Das beste – weil unauffälligste – Projekt der Tiroler Literaturgeschichte feiert zehnten Geburtstag.

Rund um das Jahr 2013 herum war die griechisch wirkende Wortbildung Hypo bis in das kleinste Kaff Europas vorgedrungen, folglich gab es auch in Tirol Menschen, die den Ausdruck schon einmal gehört hatten.

Gerade war das Desaster der Hypo-Bank in Kärnten in aller Munde, das Wort war ein semantisches Schrapnell, das durch alle journalistischen Texte hindurchzischte. Und auch in Tirol löste das Wort Hypo eher ein Reißen um die Mundwinkel aus, als dass man hätte schmunzeln mögen. Eine missglückte Fusion zwischen Hypo Tirol und Südtiroler Sparkasse sollte schnell aus dem aktiven Wortschatz der jeweiligen Provinzzeitungen gelöscht werden.
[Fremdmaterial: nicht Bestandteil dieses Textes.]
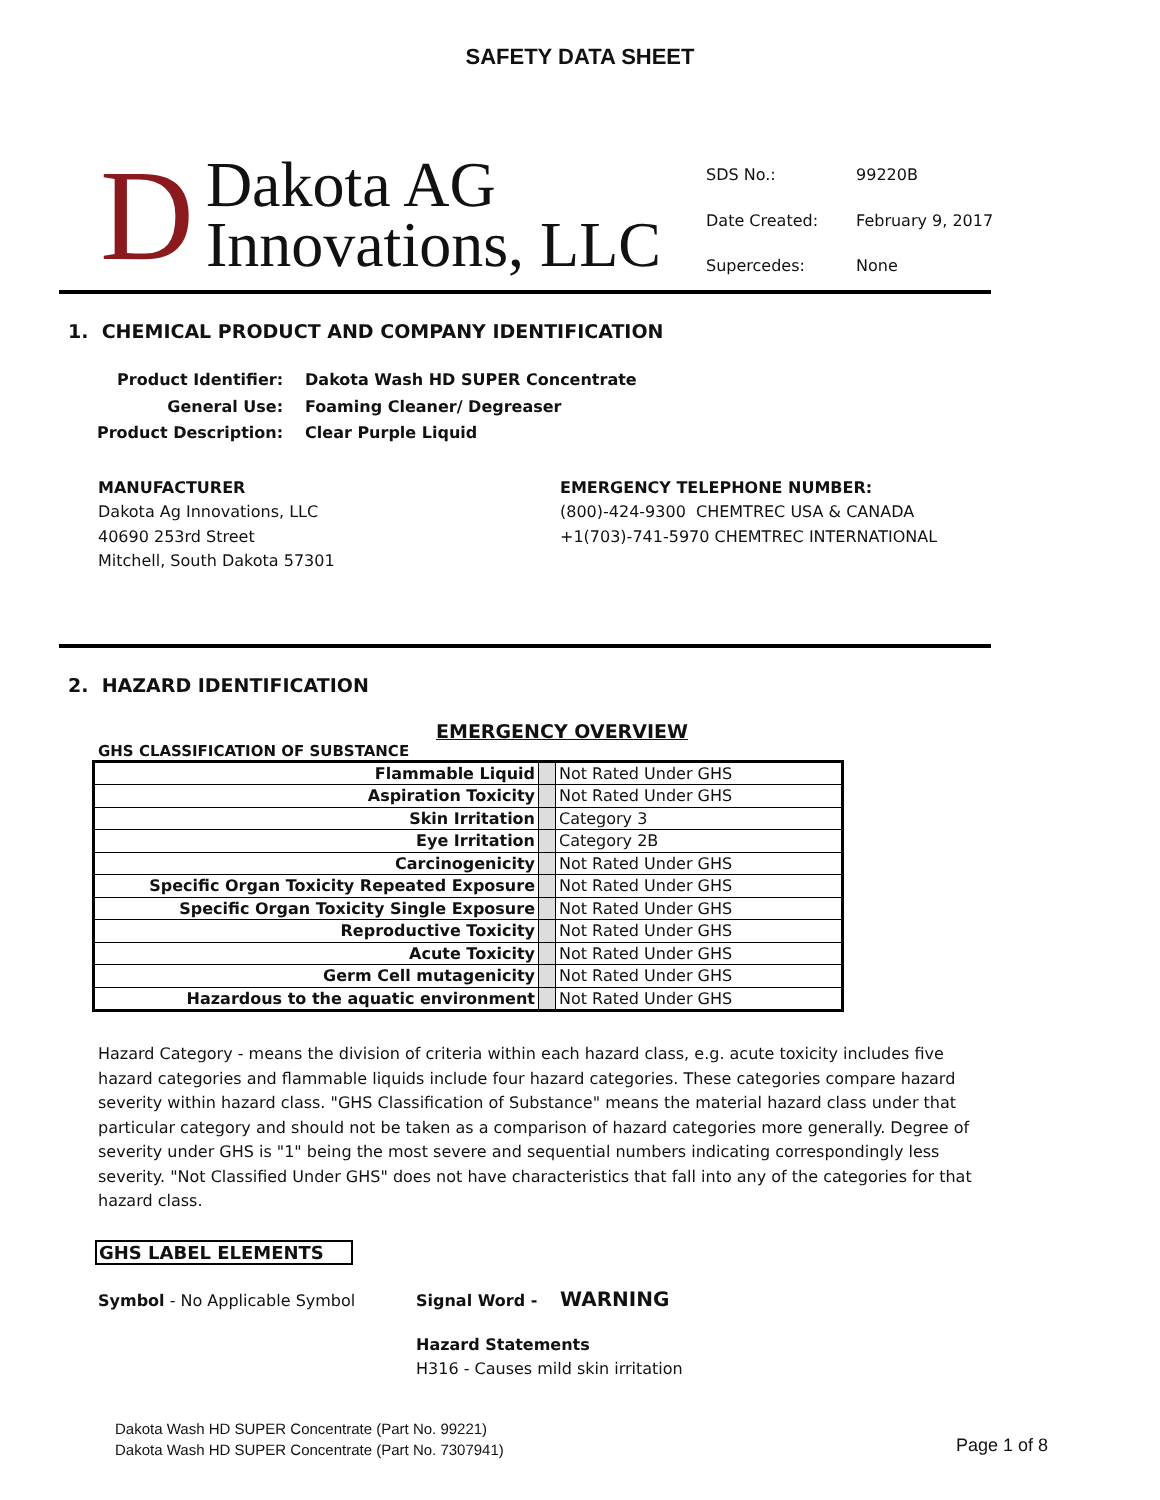SAFETY DATA SHEET
D Dakota AG
Innovations, LLC
| SDS No.: | 99220B |
| Date Created: | February 9, 2017 |
| Supercedes: | None |
1. CHEMICAL PRODUCT AND COMPANY IDENTIFICATION
| Product Identifier: | Dakota Wash HD SUPER Concentrate |
| General Use: | Foaming Cleaner/ Degreaser |
| Product Description: | Clear Purple Liquid |
MANUFACTURER
Dakota Ag Innovations, LLC
40690 253rd Street
Mitchell, South Dakota 57301
EMERGENCY TELEPHONE NUMBER:
(800)-424-9300 CHEMTREC USA & CANADA
+1(703)-741-5970 CHEMTREC INTERNATIONAL
2. HAZARD IDENTIFICATION
EMERGENCY OVERVIEW
GHS CLASSIFICATION OF SUBSTANCE
| Flammable Liquid | | Not Rated Under GHS |
| Aspiration Toxicity | | Not Rated Under GHS |
| Skin Irritation | | Category 3 |
| Eye Irritation | | Category 2B |
| Carcinogenicity | | Not Rated Under GHS |
| Specific Organ Toxicity Repeated Exposure | | Not Rated Under GHS |
| Specific Organ Toxicity Single Exposure | | Not Rated Under GHS |
| Reproductive Toxicity | | Not Rated Under GHS |
| Acute Toxicity | | Not Rated Under GHS |
| Germ Cell mutagenicity | | Not Rated Under GHS |
| Hazardous to the aquatic environment | | Not Rated Under GHS |
Hazard Category - means the division of criteria within each hazard class, e.g. acute toxicity includes five hazard categories and flammable liquids include four hazard categories. These categories compare hazard severity within hazard class. "GHS Classification of Substance" means the material hazard class under that particular category and should not be taken as a comparison of hazard categories more generally. Degree of severity under GHS is "1" being the most severe and sequential numbers indicating correspondingly less severity. "Not Classified Under GHS" does not have characteristics that fall into any of the categories for that hazard class.
GHS LABEL ELEMENTS
Symbol - No Applicable Symbol Signal Word -
WARNING
Hazard Statements
H316 - Causes mild skin irritation
Dakota Wash HD SUPER Concentrate (Part No. 99221)
Dakota Wash HD SUPER Concentrate (Part No. 7307941)
Page 1 of 8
Solche Zustände rund um ein Unwort bedeuten in der Literatur, dass es höchste Zeit ist, ein Projekt zu starten, wenn nicht gar einen Roman. Zehn Tiroler Autorinnen erklärten sich daher um 2013 bereit, jeweils einen Hypo-Roman zu verfassen. Die Hypo-Bank spendierte Präsentation und Aufwandsentschädigung für Recherchen, Strom beim Tippen und Suche nach einem Verlag. Die Uni-Bibliothek erklärte sich bereit, die zehn Romane für spontan Lesende zu promoten und für die Ewigkeit zu archivieren.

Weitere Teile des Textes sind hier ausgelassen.